- Title card
- Directed by: Ben Hardaway Cal Dalton
- Story by: Melvin Millar
- Produced by: Leon Schlesinger
- Starring: Mel Blanc Tex Avery
- Music by: Carl W. Stalling
- Animation by: Herman Cohen
- Color process: Technicolor
- Production company: Leon Schlesinger Productions
- Distributed by: Warner Bros. Pictures The Vitaphone Corporation
- Release date: December 17, 1938;
- Running time: 7 min
- Country: United States
- Language: English

= Count Me Out (1938 film) =

1938 film by Ben Hardaway and Cal Dalton

Count Me Out is a 1938 American animated comedy short film directed by Ben Hardaway and Cal Dalton. The short was released on December 17, 1938. It is part of the Merrie Melodies series and the fourth and final cartoon to feature Egghead, who would be retired in favor of Elmer Fudd.

==Plot==
Egghead finds a letter advertising a $1 boxing course, which he partakes in by mailing the money and instantly retrieves a kit, which includes boxing gear and an instructional record. He almost asphyxiates when the narrator instructs him to hold in his breath and is distracted. He is knocked out by the unruly punching bag when it sticks to the other side then swings back. Egghead then wakes up and punches the punching bag like usual until the narrator instructs him to stop. The punching bag somehow continues to swing, which the narrator annoyedly blames it on Egghead, only for Egghead to shoot it. After a final lesson on dodging, Egghead receives a diploma but is knocked out by boxing gear.

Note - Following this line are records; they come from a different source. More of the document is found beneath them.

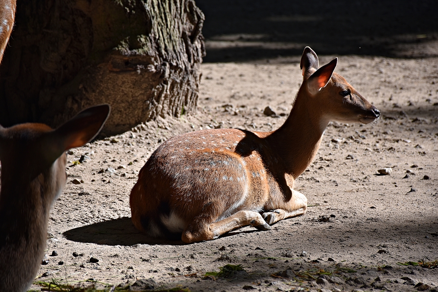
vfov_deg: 6.5
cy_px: 146
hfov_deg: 9.8
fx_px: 2555
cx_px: 219
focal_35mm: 210
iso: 220
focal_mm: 140
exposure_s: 1/500
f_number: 5.6
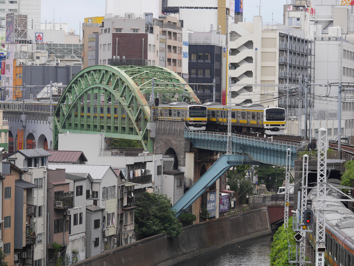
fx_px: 1902
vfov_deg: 8.0
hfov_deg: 10.6
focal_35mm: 186
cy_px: 133
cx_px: 177
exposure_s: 1/400
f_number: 5.6
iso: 200
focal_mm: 93
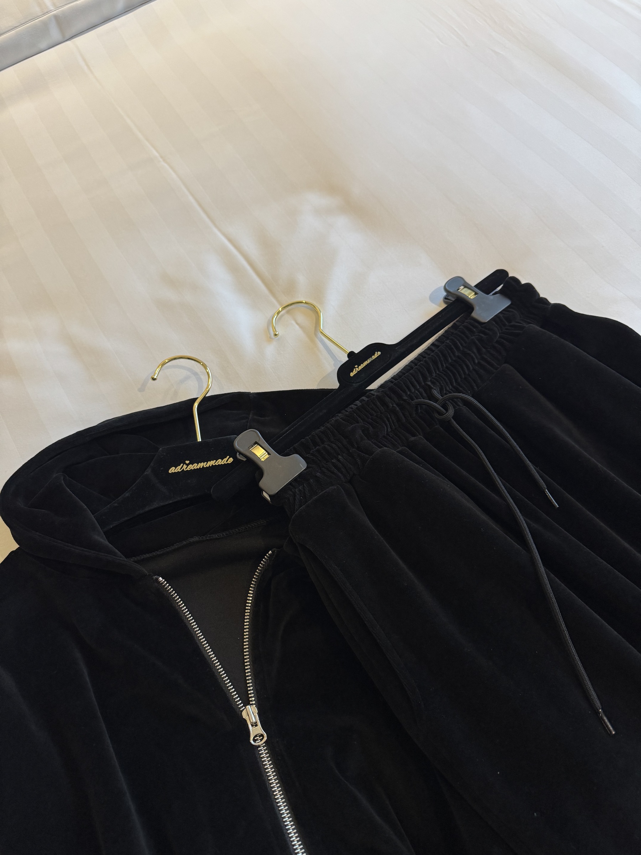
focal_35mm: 24
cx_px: 320
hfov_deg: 56.8
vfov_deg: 71.6
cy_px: 428
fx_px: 593
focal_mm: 6.76
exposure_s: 1/65
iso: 200
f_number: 1.78
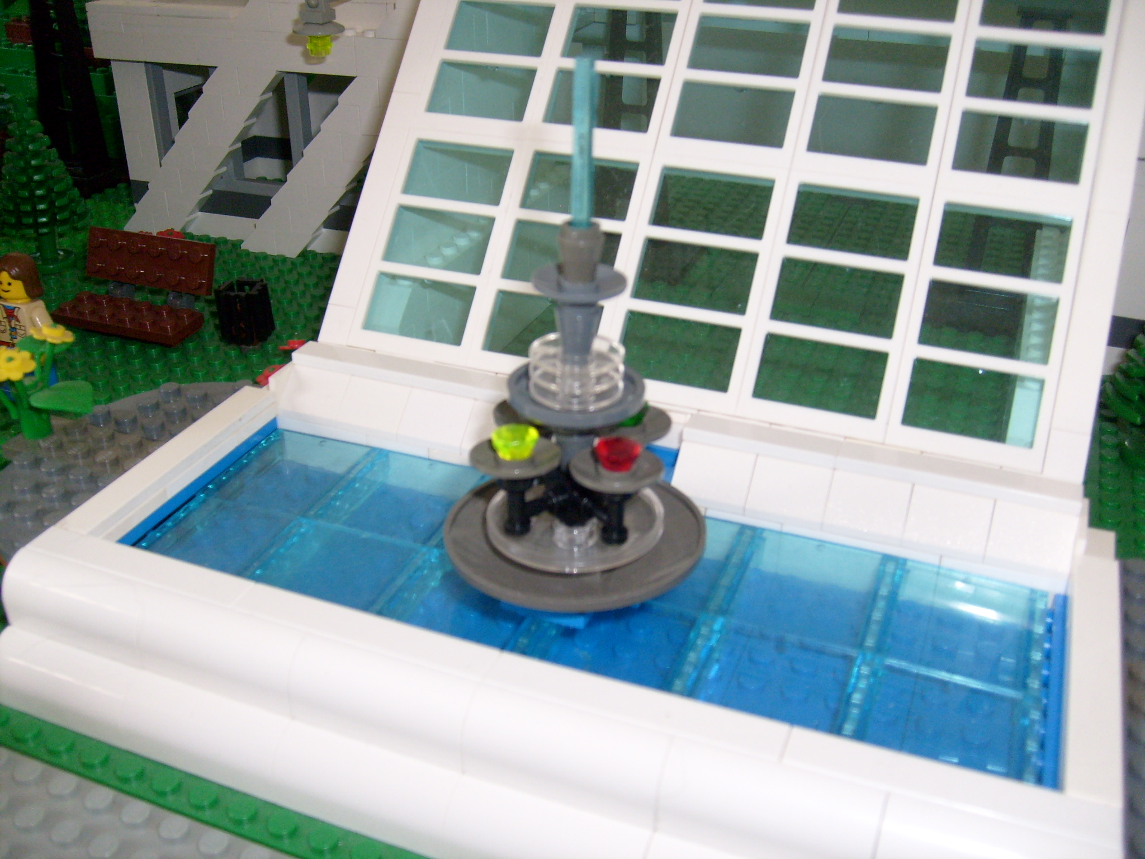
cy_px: 430
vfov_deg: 40.7
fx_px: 1158
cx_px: 572
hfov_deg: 52.6
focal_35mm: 35
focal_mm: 5.8
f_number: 2.8
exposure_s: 1/45
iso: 100
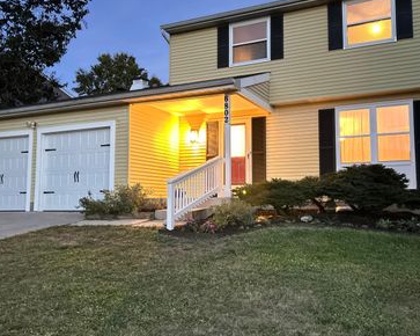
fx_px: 435
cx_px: 218
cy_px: 163
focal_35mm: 35
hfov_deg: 51.5
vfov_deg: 42.2
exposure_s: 1/15
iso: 2000
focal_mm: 5.7
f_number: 1.5
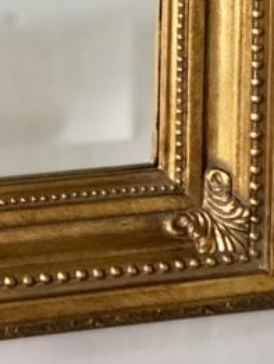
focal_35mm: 203
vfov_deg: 9.3
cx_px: -65
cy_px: -306
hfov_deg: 7.3
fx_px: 2139
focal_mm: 6
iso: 125
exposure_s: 1/33
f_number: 2.4
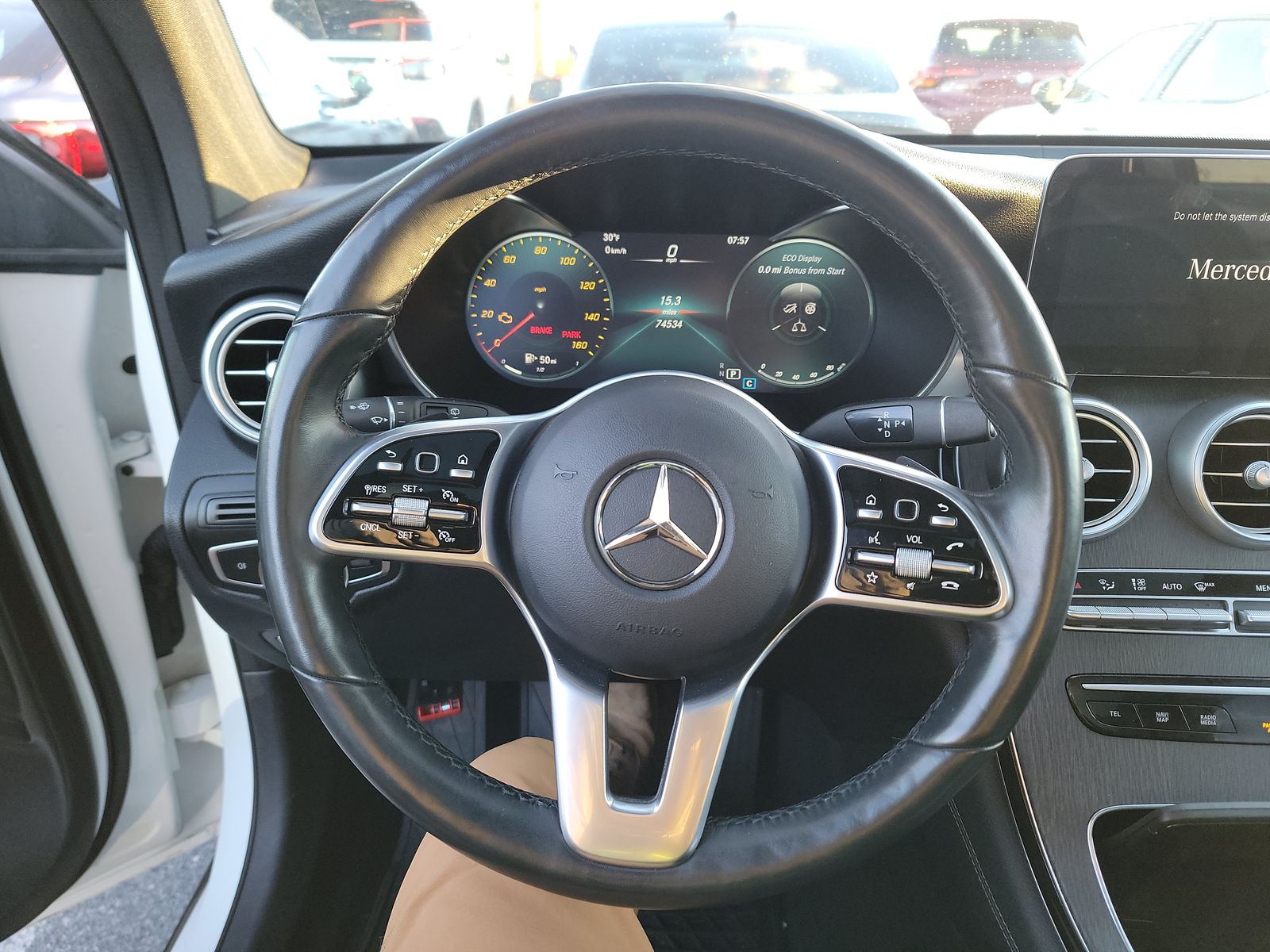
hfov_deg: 71.6
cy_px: 476
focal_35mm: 24
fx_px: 881
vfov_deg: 56.8
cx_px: 635
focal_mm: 6.7
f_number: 1.8
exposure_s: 1/59
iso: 269
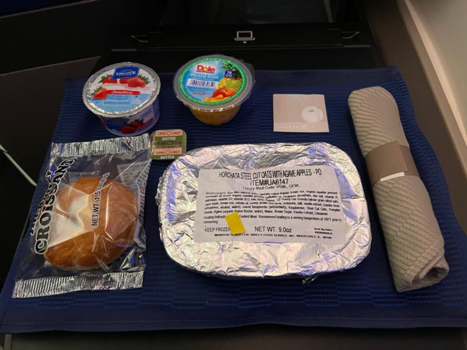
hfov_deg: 67.3
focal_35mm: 26
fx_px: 351
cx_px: 234
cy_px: 175
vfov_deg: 53.1
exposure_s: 1/30
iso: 640
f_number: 1.6
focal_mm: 5.1
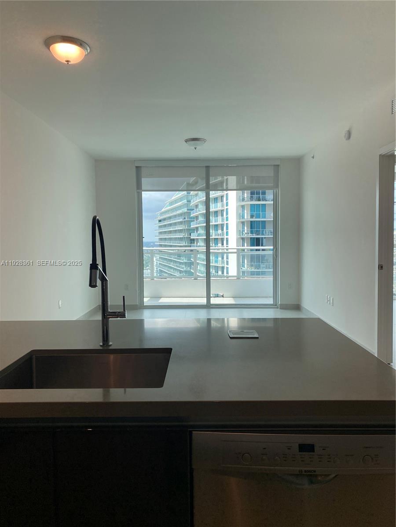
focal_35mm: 26
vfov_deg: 67.3
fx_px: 397
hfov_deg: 53.1
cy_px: 264
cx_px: 198
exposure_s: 1/369
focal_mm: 4.25
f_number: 1.8
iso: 32
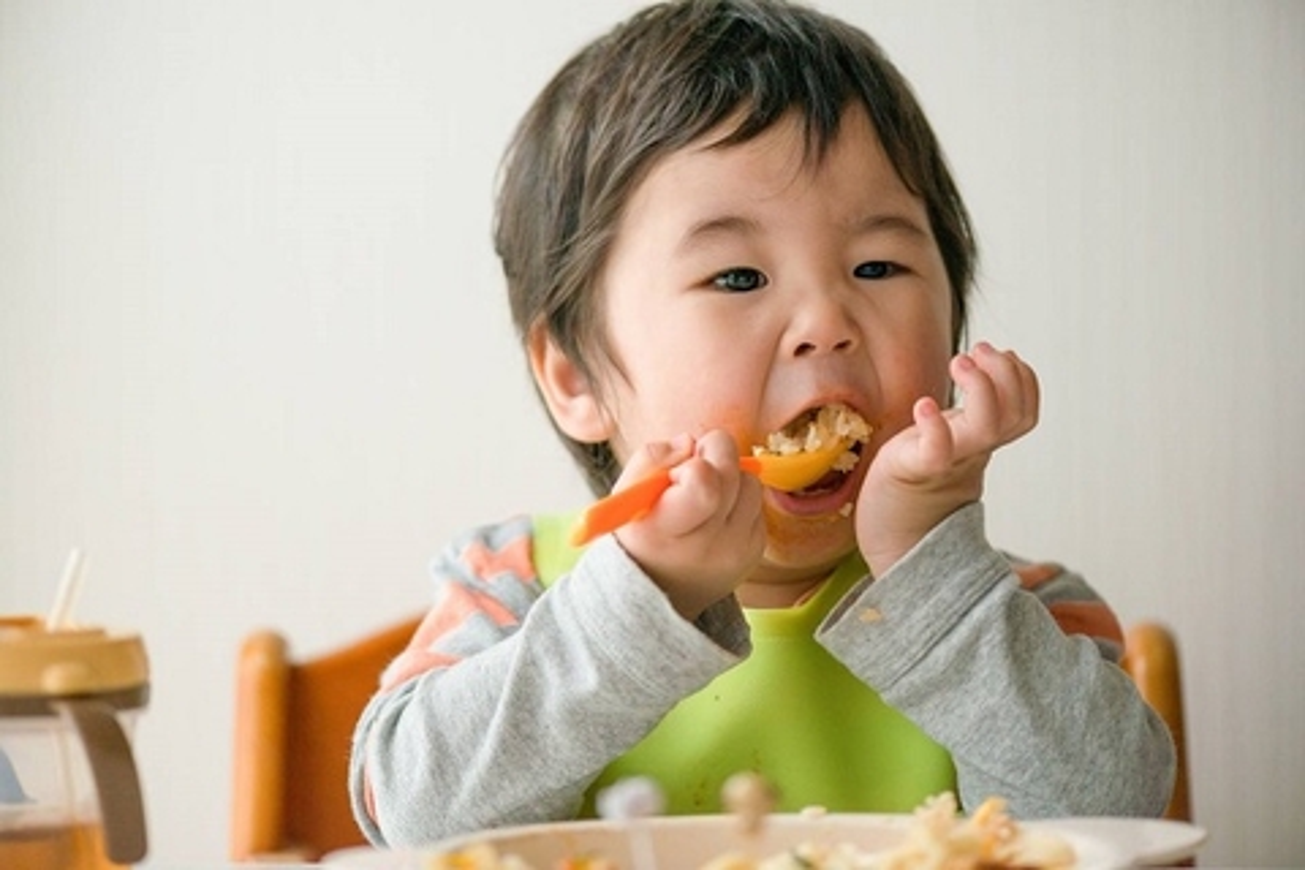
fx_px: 3806
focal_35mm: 105
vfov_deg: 13.0
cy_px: 435
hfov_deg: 19.5
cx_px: 652
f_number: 3
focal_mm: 105
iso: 250
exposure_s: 1/320
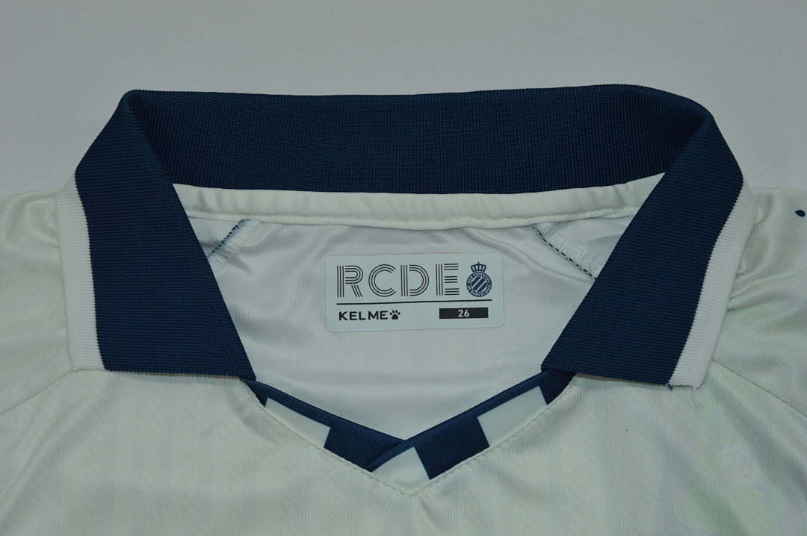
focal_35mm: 63
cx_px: 404
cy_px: 268
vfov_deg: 21.5
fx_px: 1411
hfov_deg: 31.9
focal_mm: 42
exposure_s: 1/200
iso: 400
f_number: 13
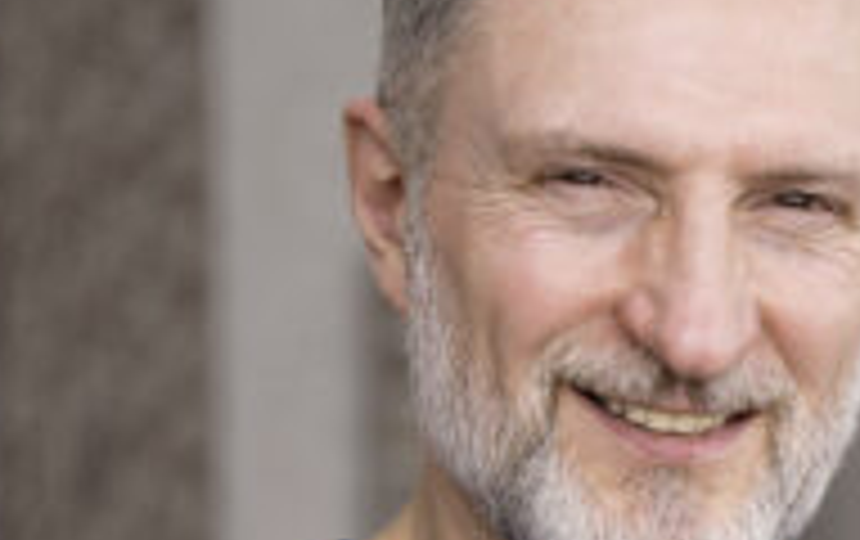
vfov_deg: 5.8
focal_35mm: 227
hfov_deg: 9.0
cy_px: 720
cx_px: 1229
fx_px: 5329
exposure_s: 1/800
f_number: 3.2
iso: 320
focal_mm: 55.5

Egghead fantasizes taking on dog-like champion Biff Stew. Egghead is mocked by the referee while he places the record on the player and tries to overhear Biff's strategies. His over-reliance on the training record leads to him being easily defeated round over round. Egghead wakes up, perceives the nightmare as a warning and takes it to heart, only to be hit by the punching bag again.

==Voice cast==
- Mel Blanc as Record Boxing Coach, Old Mailman
- Danny Webb as Egghead, Biff Stew, Charlie McCarthy Imitation
- Tex Avery as Fight Referee
- Joe Twerp as Fight Commentator

==Home media==
Count Me Out is available as a bonus feature on The Amazing Dr. Clitterhouse DVD release.